Attendu que le grief est fondé ; en effet, aux termes de l'article 443 du Code des obligations et des contrats, les conventions et autres actes juridiques ayant pour objet de créer, transférer, modifier ou éteindre des obligations ou des droits dont le montant excède dix mille dirhams ne peuvent être prouvés par témoins et doivent être constatés par un acte authentique ou sous seing privé. De même, aux termes de l'article 444
De la même loi, il n'est pas admis dans le litige entre les contractants le témoignage des témoins pour prouver ce qui contredit ou excède ce qui est mentionné dans les actes, même si le montant ou la valeur est inférieur au seuil prévu par l'article 443. Et attendu que le contrat de location ne prend fin que par l'accord de ses deux parties ou en vertu d'une décision judiciaire, la cour ayant rendu la décision attaquée, en admettant dans le litige le témoignage des témoins pour prouver le fait de la remise des clés du local objet du litige et en déduisant de cela la fin du contrat de location conclu par écrit entre les parties malgré l'absence de tout élément indiquant sa résiliation ou sa fin par accord ou décision entre elles, et en jugeant l'annulation du jugement attaqué en ce qu'il a statué sur sa résiliation et l'expulsion des défendeurs et en statuant à nouveau par le rejet de la demande les concernant, a rendu sa décision non fondée sur une base, exposée à la cassation. Et attendu que le bon déroulement de la justice et l'intérêt des parties exigent le renvoi du dossier devant la même cour l'ayant rendue.

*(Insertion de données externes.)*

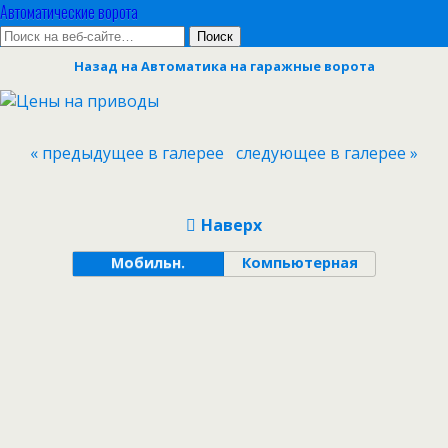
Автоматические ворота
Назад на Автоматика на гаражные ворота
« предыдущее в галерее
следующее в галерее »
Наверх
Мобильн.
Компьютерная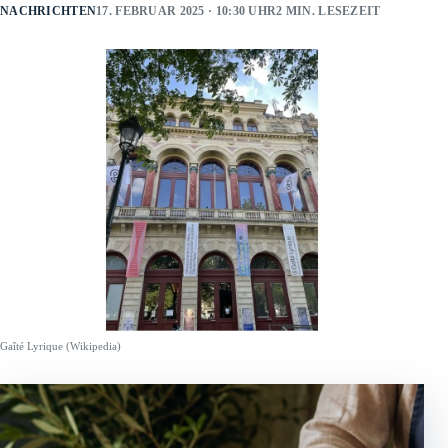
NACHRICHTEN
17. FEBRUAR 2025 · 10:30 UHR
2 MIN. LESEZEIT
Gaîté Lyrique (Wikipedia)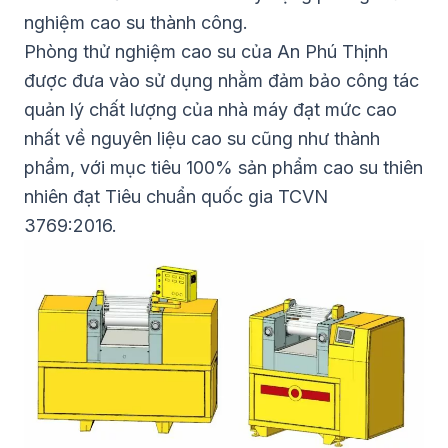
nghiệm cao su thành công.
Phòng thử nghiệm cao su của An Phú Thịnh
được đưa vào sử dụng nhằm đảm bảo công tác
quản lý chất lượng của nhà máy đạt mức cao
nhất về nguyên liệu cao su cũng như thành
phẩm, với mục tiêu 100% sản phẩm cao su thiên
nhiên đạt Tiêu chuẩn quốc gia TCVN
3769:2016.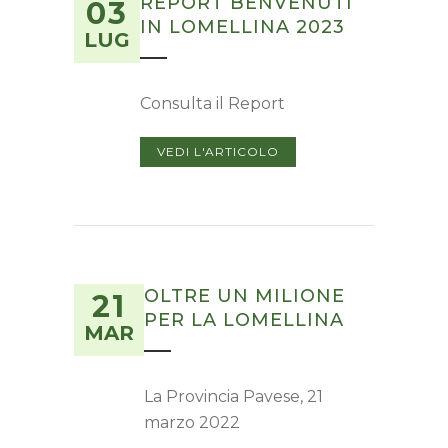
REPORT BENVENUTI
03
IN LOMELLINA 2023
LUG
Consulta il Report
VEDI L'ARTICOLO
OLTRE UN MILIONE
21
PER LA LOMELLINA
MAR
La Provincia Pavese, 21
marzo 2022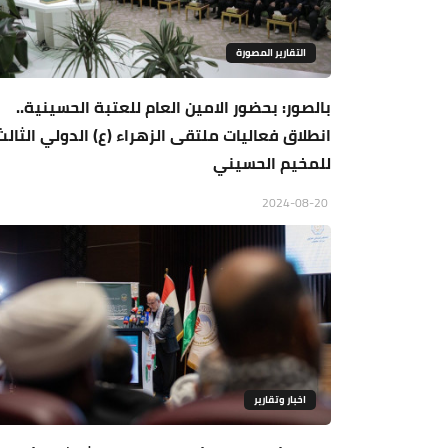
التقارير المصورة
بالصور: بحضور الامين العام للعتبة الحسينية..
انطلاق فعاليات ملتقى الزهراء (ع) الدولي الثالث
للمخيم الحسيني
2024-08-20
اخبار وتقارير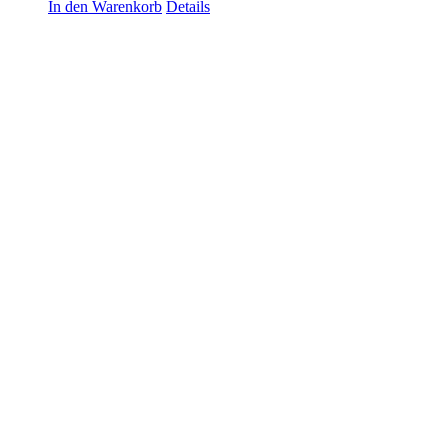
In den Warenkorb
Details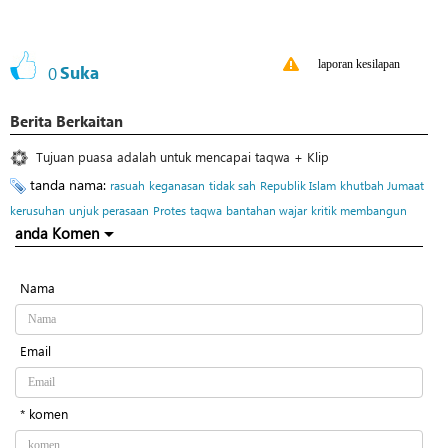
laporan kesilapan
0
Suka
Berita Berkaitan
Tujuan puasa adalah untuk mencapai taqwa + Klip
tanda nama:
rasuah
keganasan
tidak sah
Republik Islam
khutbah Jumaat
kerusuhan
unjuk perasaan
Protes
taqwa
bantahan wajar
kritik membangun
anda Komen
Nama
Email
* komen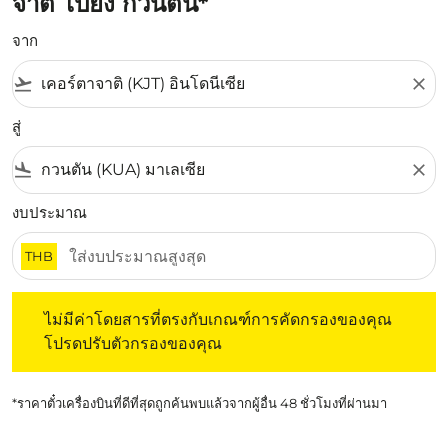
จาติ ไปยัง กวนตัน*
จาก
flight_takeoff
close
สู่
flight_land
close
งบประมาณ
THB
ไม่มีค่าโดยสารที่ตรงกับเกณฑ์การคัดกรองของคุณ โปรดปรับต
ไม่มีค่าโดยสารที่ตรงกับเกณฑ์การคัดกรองของคุณ
โปรดปรับตัวกรองของคุณ
*ราคาตั๋วเครื่องบินที่ดีที่สุดถูกค้นพบแล้วจากผู้อื่น 48 ชั่วโมงที่ผ่านมา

Pour ces motifs, la Cour de cassation a statué par la cassation de la décision attaquée et par le renvoi de l'affaire et des parties devant la même cour l'ayant rendue pour en juger par une autre formation conformément à la loi et par la condamnation des défendeurs en cassation aux dépens.

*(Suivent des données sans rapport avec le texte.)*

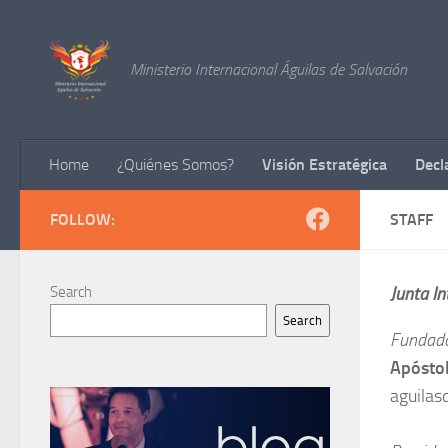
Skip to content
Ministerio Internacional Águilas de Salvación
Home
¿Quiénes Somos?
Visión Estratégica
Decl
FOLLOW:
STAFF
Search
Junta In
Search
Fundad
Apóstol
aguila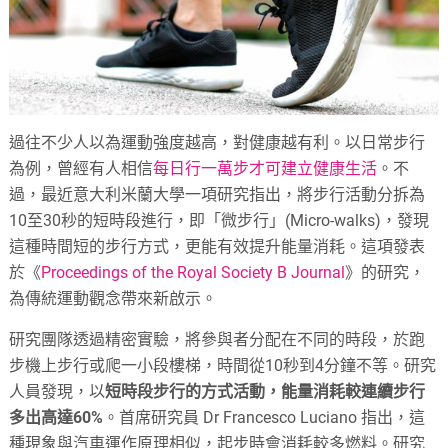
過往不少人以為運動強度越高，對健康越有利。以日常步行
為例，曾經有人相信
每日行一萬步才可建立健康生活
。不
過，最近意大利米蘭大學一項研究指出，將步行活動分拆為
10至30秒的短時段進行，即「微步行」(Micro-walks)，發現
這種時間短的步行方式，更能有效提升能量消耗。這項發表
於《
Proceedings of the Royal Society B Journal
》的研究，
為傳統運動觀念帶來新啟示。
研究團隊透過精密實驗，將參與者分配在不同的時段，於跑
步機上步行或爬一小段樓梯，時間從10秒到4分鐘不等。研究
人員發現，以
短時段步行的方式活動，能量消耗較連續步行
多出高達60%
。首席研究員 Dr Francesco Luciano 指出，這
種現象與汽車運作原理相似，起步時會消耗較多燃料。研究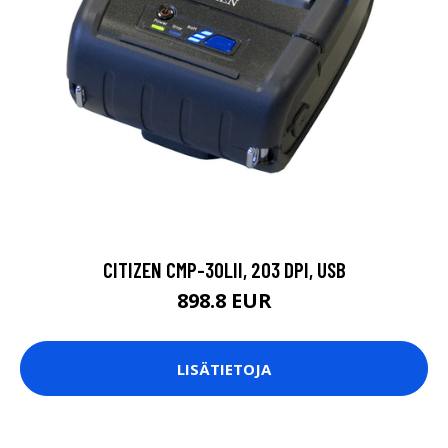
CITIZEN CMP-30LII, 203 DPI, USB
898.8 EUR
LISÄTIETOJA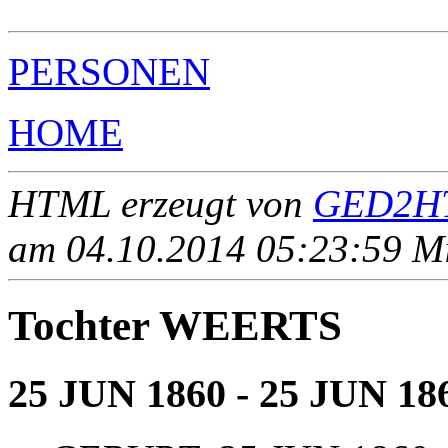
PERSONEN
HOME
HTML erzeugt von
GED2HT
am 04.10.2014 05:23:59 Mit
Tochter WEERTS
25 JUN 1860 - 25 JUN 18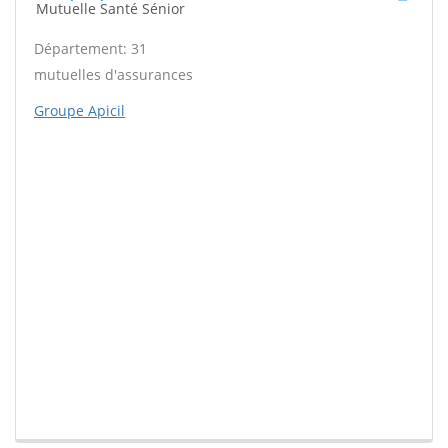
Mutuelle Santé Sénior
Département: 31
mutuelles d'assurances
Groupe Apicil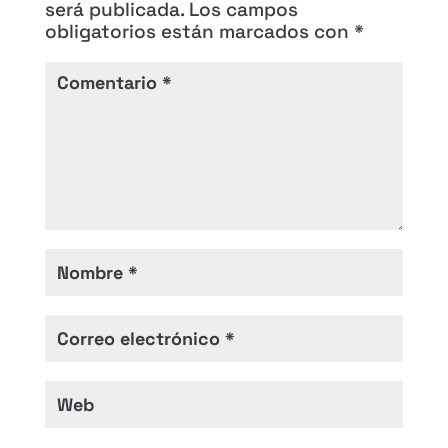
será publicada.
Los campos
obligatorios están marcados con
*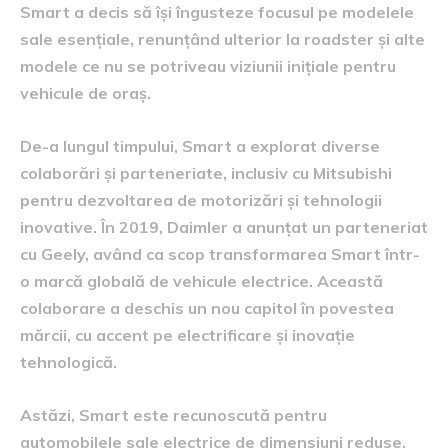
Smart a decis să își îngusteze focusul pe modelele
sale esențiale, renunțând ulterior la roadster și alte
modele ce nu se potriveau viziunii inițiale pentru
vehicule de oraș.
De-a lungul timpului, Smart a explorat diverse
colaborări și parteneriate, inclusiv cu Mitsubishi
pentru dezvoltarea de motorizări și tehnologii
inovative. În 2019, Daimler a anunțat un parteneriat
cu Geely, având ca scop transformarea Smart într-
o marcă globală de vehicule electrice. Această
colaborare a deschis un nou capitol în povestea
mărcii, cu accent pe electrificare și inovație
tehnologică.
Astăzi, Smart este recunoscută pentru
automobilele sale electrice de dimensiuni reduse,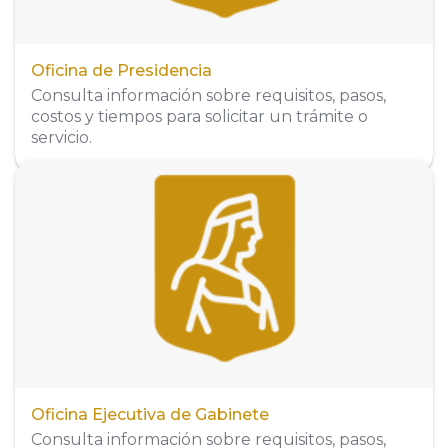
Oficina de Presidencia
Consulta información sobre requisitos, pasos,
costos y tiempos para solicitar un trámite o
servicio.
Dirección
Puebla No. 218 Norte, Colonia Centro, C.P.
63000, Tepic, Nayarit, México
Organigrama
Oficina Ejecutiva de Gabinete
Consulta información sobre requisitos, pasos,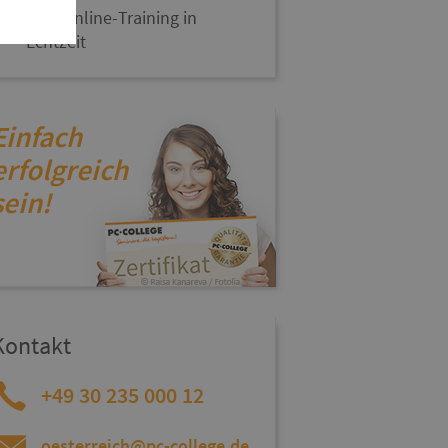
Live-Online-Training in
Echtzeit
Einfach
erfolgreich
sein!
Kontakt
+49 30 235 000 12
oesterreich@pc-college.de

Elle a également décidé de constater la présente décision dans les registres de la cour l'ayant rendue, à la suite du jugement attaqué ou de sa notification. Et c'est ainsi qu'a été rendue la décision et prononcée à l'audience publique tenue à la date mentionnée ci-dessus dans la salle des audiences ordinaires de la Cour de cassation à Rabat.
La formation de jugement était composée de la présidente de chambre, Madame Latifa Reda, et des conseillers
Messieurs :
Hassane Sarar, rapporteur – Khadija El Bayane – Mohamed El Karaoui et Hamid Errahou, membres, en présence du procureur général, Monsieur Mohamed Sadik, et avec l'assistance de la greffière, Madame Amina Ben Azzi.